Task description = Copying task for the records below: reproduce each one exactly and drop the pictures.
==== Given data ====
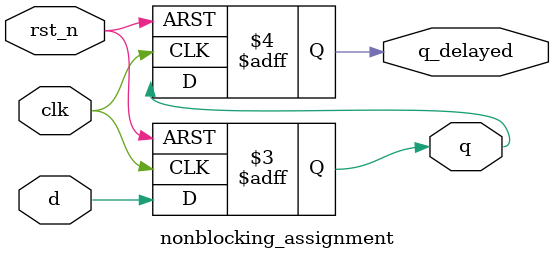
<source format=sv>
module nonblocking_assignment (
  input  logic clk,
  input  logic rst_n,
  input  logic d,
  output logic q,
  output logic q_delayed
);
  
  // Sequential logic with non-blocking assignments
  always_ff @(posedge clk or negedge rst_n) begin
    if (!rst_n) begin
      q <= 1'b0;
      q_delayed <= 1'b0;
    end else begin
      q <= d;           // q driven by d
      q_delayed <= q;   // q_delayed driven by q
    end
  end
  
endmodule


</source>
====
Answer space =
<source format=sv>
module nonblocking_assignment (
  input  logic clk,
  input  logic rst_n,
  input  logic d,
  output logic q,
  output logic q_delayed
);
  
  // Sequential logic with non-blocking assignments
  always_ff @(posedge clk or negedge rst_n) begin
    if (!rst_n) begin
      q <= 1'b0;
      q_delayed <= 1'b0;
    end else begin
      q <= d;           // q driven by d
      q_delayed <= q;   // q_delayed driven by q
    end
  end
  
endmodule


</source>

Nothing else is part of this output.